### WHAT IS REQUIRED
Transcribe, word for word, the passage of the text on employee speech and employer liability that begins with "The same rules" and runs through "(and litigable) offense.".

In other words, by permitting employees to make discriminatory statements in the workplace, employers could seen as complicit actors and be held liable for violating federal law.

There are union-specific rules to consider as well. Union members will often have separate contracts that limit the scope of traditional at-will agreements. Additionally, under federal law, non-union employees cannot be penalized for wearing a union insignia or for attempting to organize while on the job. These activities are protected under the National Labor Relations Act, which as we’ll soon learn, can even be applied outside of the office.

Outside the Office

While employers may wield some control over what’s said in the office, what happens when employees speak out in public or on social media?

Current events have made this discussion particularly relevant. After a violent white nationalist rally in Charlottesville, Virginia earlier this summer, the photos, names, and even phone numbers of certain participants were shared on social media. The desired intent was to inform these individuals’ employers of their participation, potentially leading to disciplinary action or even termination. Indeed, under federal and most state laws, it would be legally permissible for an at-will employer to do just that.

A small minority of states limit an employer’s “right to fire” in these situations. California, Colorado, New York, and North Dakota prohibit employers from firing or even disciplining an employee for engaging in a lawful activity on their own time. Peaceful participation at a rally, no matter how repugnant the cause, is technically legal. There are limitations to these rules, however. If an employee has engaged in violent (and therefore unlawful) conduct, they aren’t protected from termination at all. Additionally, if a company can successfully argue that an employee’s off-duty conduct ended up causing a tangible, negative impact on the business, it may be able fire him or her later on.

Learn how to navigate HR and payroll compliance across state lines with the Ultimate Guide to Multistate Employment.

The same rules generally apply on social media as well. Courts have ruled that employees who harass coworkers or post hate speech online could be construed as creating a hostile work environment, and be subject to discipline. Likewise, under federal law, sharing company trade secrets online may also be a terminable (and litigable) offense.

Even so, there is an important caveat to consider: if the social media post in question concerns working conditions, it may actually be unlawful for an employer to take action. The National Labor Relations Board (NLRB), a federal agency that enforces union and non-union worker protections, has opined that employees cannot be terminated for posts that relate to a protected activity, like complaining about working conditions or attempting to get other co-workers to unionize. The NLRB, which periodically publishes memos on this subject, offers two example incidents from 2012 for employers to reference:

  • A luxury car salesman was fired for sharing a photo of an embarrassing car accident at a nearby, co-owned dealership. Because the post did not involve a protected activity and had nothing to do with working conditions, the NLRB ruled that the termination was indeed lawful.

  • Five employees were fired for engaging in a public Facebook conversation about another co-worker who had been planning to complain about their job performance. The NLRB ruled that because the discussion related to job performance, the employees’ discussion was legally protected.

### RECORD SET

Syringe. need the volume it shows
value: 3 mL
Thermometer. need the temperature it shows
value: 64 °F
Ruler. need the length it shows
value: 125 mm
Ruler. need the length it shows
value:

...

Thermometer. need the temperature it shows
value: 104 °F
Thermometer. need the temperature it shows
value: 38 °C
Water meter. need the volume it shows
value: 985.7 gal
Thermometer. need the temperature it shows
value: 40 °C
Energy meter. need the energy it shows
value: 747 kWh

### REPLY TO THE TASK
The same rules generally apply on social media as well. Courts have ruled that employees who harass coworkers or post hate speech online could be construed as creating a hostile work environment, and be subject to discipline. Likewise, under federal law, sharing company trade secrets online may also be a terminable (and litigable) offense.